The eastern side of the atoll is the primary permanent landmass. There is an islet on the northwest side of the atoll called Noumatong, which is uninhabited and is reserved as a bird sanctuary. The eastern area of the atoll consists of tiny islets and islands which form a continuous line.

===Villages===

Taboiaki is the largest village of Nonouti with a population of 675 people (2020 Census). Matang village is the administrative centre and as such has better infrastructure and facilities; it is also the second largest village on Nonouti with 537 people, about a fifth of the total population. Benuaroa (a combined name for the islets of Mataboou and Tebuange) village held the least number of residents, with only 84 people or three percent of the total.

The government station on the island is located in the village of Matang. The island clerk is the highest ranking government official on the island. The former president, Ieremia Tabai, is from Nonouti.

Nonuti hosts seven primary schools and one Junior Secondary School, and is home to George Eastman High School, run privately by the Kiribati Protestant Church.

The land areas of Nonouti islets and the village populations are as follows:

Nonouti: Population and Land Area
| Census Area | Population 2010 | Land area by islet | Density (people per hectare) |
| Abamakoro | 104 | 185 hectares (457 acres) | 0.6 |
| Benuaroa | 84 | 108 hectares (267 acres) | 0.8 |
| Teuabu | 269 | 150 hectares (371 acres) | 1.9 |
| Temanoku | 286 | 562 hectares (1,389 acres) | 0.9 |
| Rotuma | 405 |
| Autukia | 112 |
| Matang | 537 | 811 hectares (2,004 acres) | 1.5 |
| Taboiaki | 692 |
| Temotu | 194 | 138 hectares (341 acres) | 1.4 |
| Nonouti total | 2683 | 1,988 hectares (4,912 acres) | 1.3 |

==History==
The island was surveyed by the US Exploring Expedition in 1841.

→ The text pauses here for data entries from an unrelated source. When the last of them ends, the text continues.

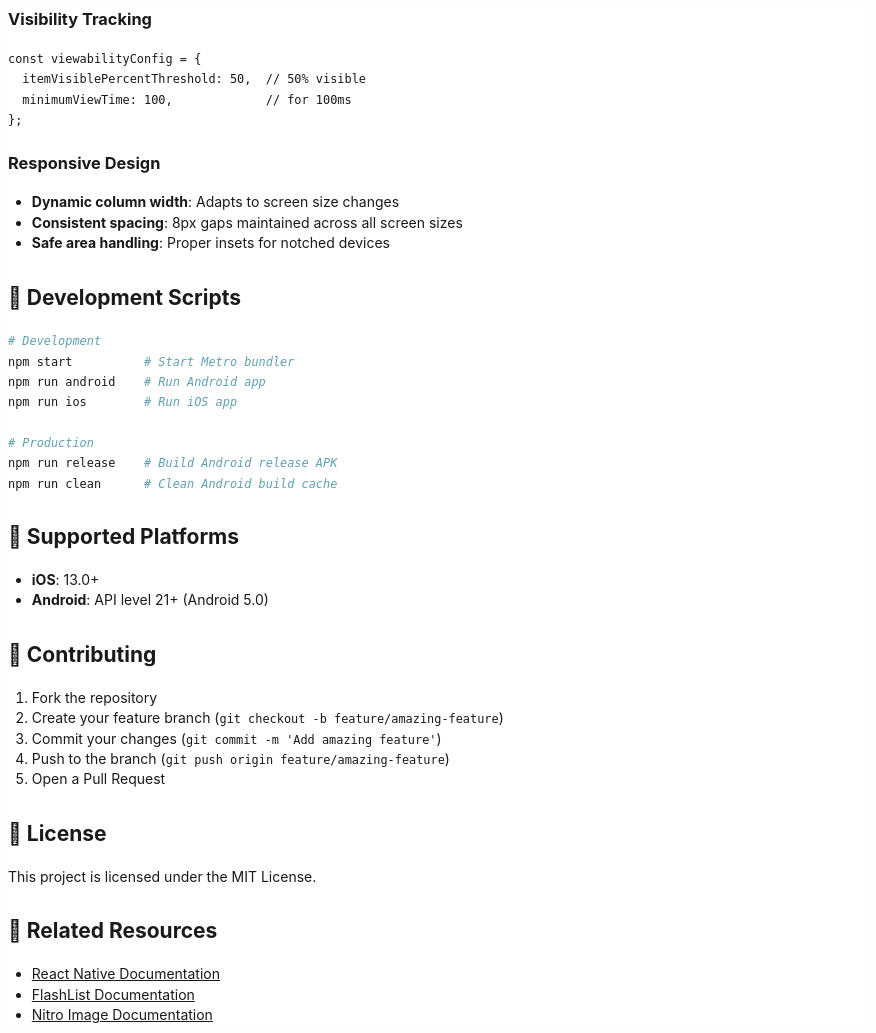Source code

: ### Visibility Tracking
```tsx
const viewabilityConfig = {
  itemVisiblePercentThreshold: 50,  // 50% visible
  minimumViewTime: 100,             // for 100ms
};
```

### Responsive Design
- **Dynamic column width**: Adapts to screen size changes
- **Consistent spacing**: 8px gaps maintained across all screen sizes
- **Safe area handling**: Proper insets for notched devices

## 🔧 Development Scripts

```sh
# Development
npm start          # Start Metro bundler
npm run android    # Run Android app
npm run ios        # Run iOS app

# Production
npm run release    # Build Android release APK
npm run clean      # Clean Android build cache
```

## 📱 Supported Platforms

- **iOS**: 13.0+
- **Android**: API level 21+ (Android 5.0)

## 🤝 Contributing

1. Fork the repository
2. Create your feature branch (`git checkout -b feature/amazing-feature`)
3. Commit your changes (`git commit -m 'Add amazing feature'`)
4. Push to the branch (`git push origin feature/amazing-feature`)
5. Open a Pull Request

## 📄 License

This project is licensed under the MIT License.

## 🔗 Related Resources

- [React Native Documentation](https://reactnative.dev/docs/getting-started)
- [FlashList Documentation](https://shopify.github.io/flash-list/)
- [Nitro Image Documentation](https://github.com/mrousavy/react-native-nitro-image)
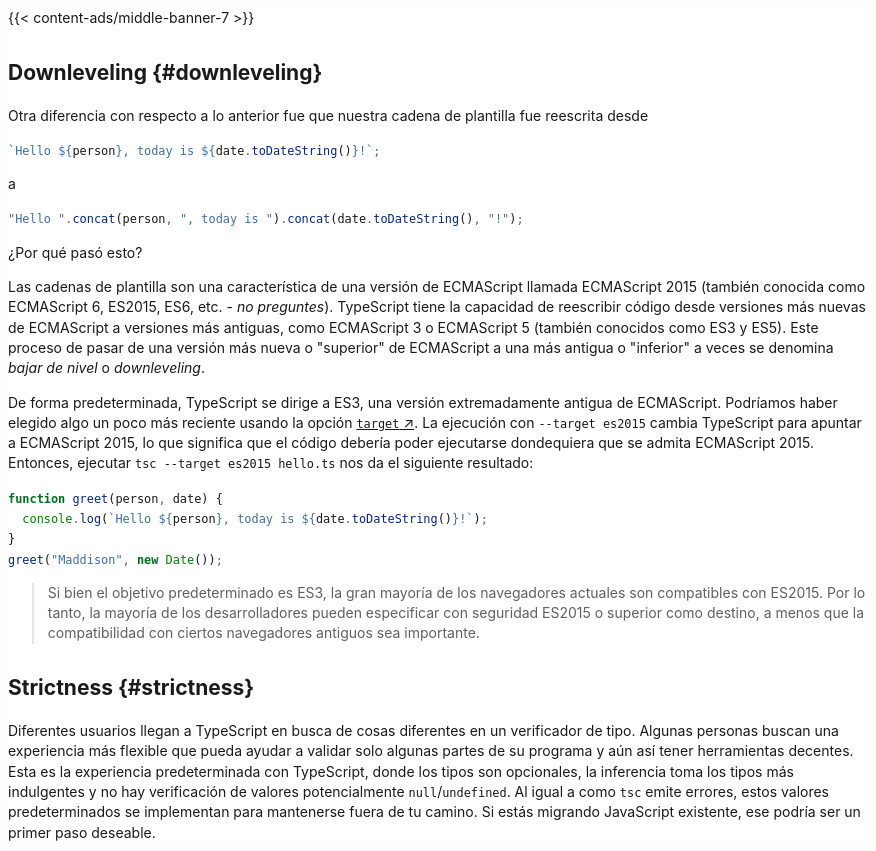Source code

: {{< content-ads/middle-banner-7 >}}

## Downleveling {#downleveling}

Otra diferencia con respecto a lo anterior fue que nuestra cadena de plantilla fue reescrita desde

```js
`Hello ${person}, today is ${date.toDateString()}!`;
```

a

```js
"Hello ".concat(person, ", today is ").concat(date.toDateString(), "!");
```

¿Por qué pasó esto?

Las cadenas de plantilla son una característica de una versión de ECMAScript llamada ECMAScript 2015 (también conocida como ECMAScript 6, ES2015, ES6, etc. - *no preguntes*).
TypeScript tiene la capacidad de reescribir código desde versiones más nuevas de ECMAScript a versiones más antiguas, como ECMAScript 3 o ECMAScript 5 (también conocidos como ES3 y ES5).
Este proceso de pasar de una versión más nueva o "superior" de ECMAScript a una más antigua o "inferior" a veces se denomina *bajar de nivel* o *downleveling*.

De forma predeterminada, TypeScript se dirige a ES3, una versión extremadamente antigua de ECMAScript.
Podríamos haber elegido algo un poco más reciente usando la opción [`target` ↗](https://www.typescriptlang.org/tsconfig#target).
La ejecución con `--target es2015` cambia TypeScript para apuntar a ECMAScript 2015, lo que significa que el código debería poder ejecutarse dondequiera que se admita ECMAScript 2015.
Entonces, ejecutar `tsc --target es2015 hello.ts` nos da el siguiente resultado:

```js
function greet(person, date) {
  console.log(`Hello ${person}, today is ${date.toDateString()}!`);
}
greet("Maddison", new Date());
```

> Si bien el objetivo predeterminado es ES3, la gran mayoría de los navegadores actuales son compatibles con ES2015.
> Por lo tanto, la mayoría de los desarrolladores pueden especificar con seguridad ES2015 o superior como destino, a menos que la compatibilidad con ciertos navegadores antiguos sea importante.
>

## Strictness {#strictness}

Diferentes usuarios llegan a TypeScript en busca de cosas diferentes en un verificador de tipo.
Algunas personas buscan una experiencia más flexible que pueda ayudar a validar solo algunas partes de su programa y aún así tener herramientas decentes.
Esta es la experiencia predeterminada con TypeScript, donde los tipos son opcionales, la inferencia toma los tipos más indulgentes y no hay verificación de valores potencialmente `null`/`undefined`.
Al igual a como `tsc` emite errores, estos valores predeterminados se implementan para mantenerse fuera de tu camino.
Si estás migrando JavaScript existente, ese podría ser un primer paso deseable.

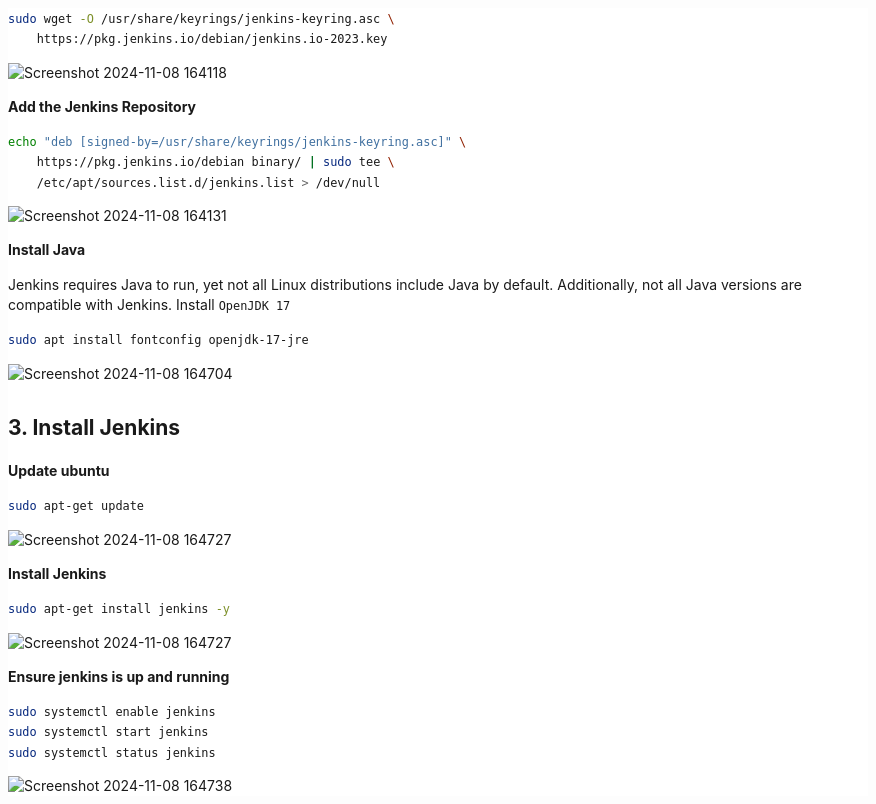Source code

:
 ```bash
sudo wget -O /usr/share/keyrings/jenkins-keyring.asc \
    https://pkg.jenkins.io/debian/jenkins.io-2023.key
```
![Screenshot 2024-11-08 164118](https://github.com/user-attachments/assets/bdafae5e-9e82-4ba7-a6b3-d0cd4432ddba)


__Add the Jenkins Repository__

```bash
echo "deb [signed-by=/usr/share/keyrings/jenkins-keyring.asc]" \
    https://pkg.jenkins.io/debian binary/ | sudo tee \
    /etc/apt/sources.list.d/jenkins.list > /dev/null
```
![Screenshot 2024-11-08 164131](https://github.com/user-attachments/assets/bf22ee2d-5022-46c7-a5b6-bd0798f15677)


__Install Java__

Jenkins requires Java to run, yet not all Linux distributions include Java by default. Additionally, not all Java versions are compatible with Jenkins. Install `OpenJDK 17`

```bash
sudo apt install fontconfig openjdk-17-jre
```
![Screenshot 2024-11-08 164704](https://github.com/user-attachments/assets/45fdfc9a-fe73-40c3-8faf-29651e20c366)



## 3. Install Jenkins

__Update ubuntu__

```bash
sudo apt-get update
```
![Screenshot 2024-11-08 164727](https://github.com/user-attachments/assets/06d510f0-fb5d-46ec-ae75-9a7bc572ba07)


__Install Jenkins__

```bash
sudo apt-get install jenkins -y
```
![Screenshot 2024-11-08 164727](https://github.com/user-attachments/assets/ab490413-fbad-426c-a8f2-b2187cc537fa)


__Ensure jenkins is up and running__

```bash
sudo systemctl enable jenkins
sudo systemctl start jenkins
sudo systemctl status jenkins
```

![Screenshot 2024-11-08 164738](https://github.com/user-attachments/assets/62fc7b4b-7f51-434d-a13a-cc68d3257e3c)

In the late 19th century, Nonouti was briefly conquered by the king of Abemama, Tembinok'. The latter was driven out of Nonouti by a British warship.

The first Catholic missionaries were Tahiti-based Frenchmen, who arrived on the island of Nonouti, Gilbert Islands in the early 1880s and began translating texts and compiling dictionaries. The first priests in the Gilbert Islands, members of the Missionaries of the Sacred Heart, left France in 1888 and arrived on Nonouti on 10 May 1888. They arrived to find quite a large number of Gilbertese who were already exposed to the Gospel. Many of the Gilbertese natives had been taken by blackbirders in the 1870s to work on plantations on other islands in the Pacific, where they were met by Protestant missionaries. Two of these laborers, Betero and Tiroi, returned to Nonouti and instructed the local people about Christianity. They built churches, where people assembled each Sunday to sing hymns and recite prayers. At the time of the arrival of the Missionaries of the Sacred Heart, Betero and Tiroi had already baptized 560 people and were instructing an additional 600.

Close to where the first Catholic missionaries arrived in 1888, just behind the apse of the Catholic Church in Taboiaki village, are the six graves of important foreign missionaries and people to the Catholic Church. Opposite this Catholic Church is the biggest maneaba in Kiribati known as the Aake Maneaba.

Nonouti Post Office opened around 1923.

==Education==
Currently there is one Christian senior high, George Eastman High School.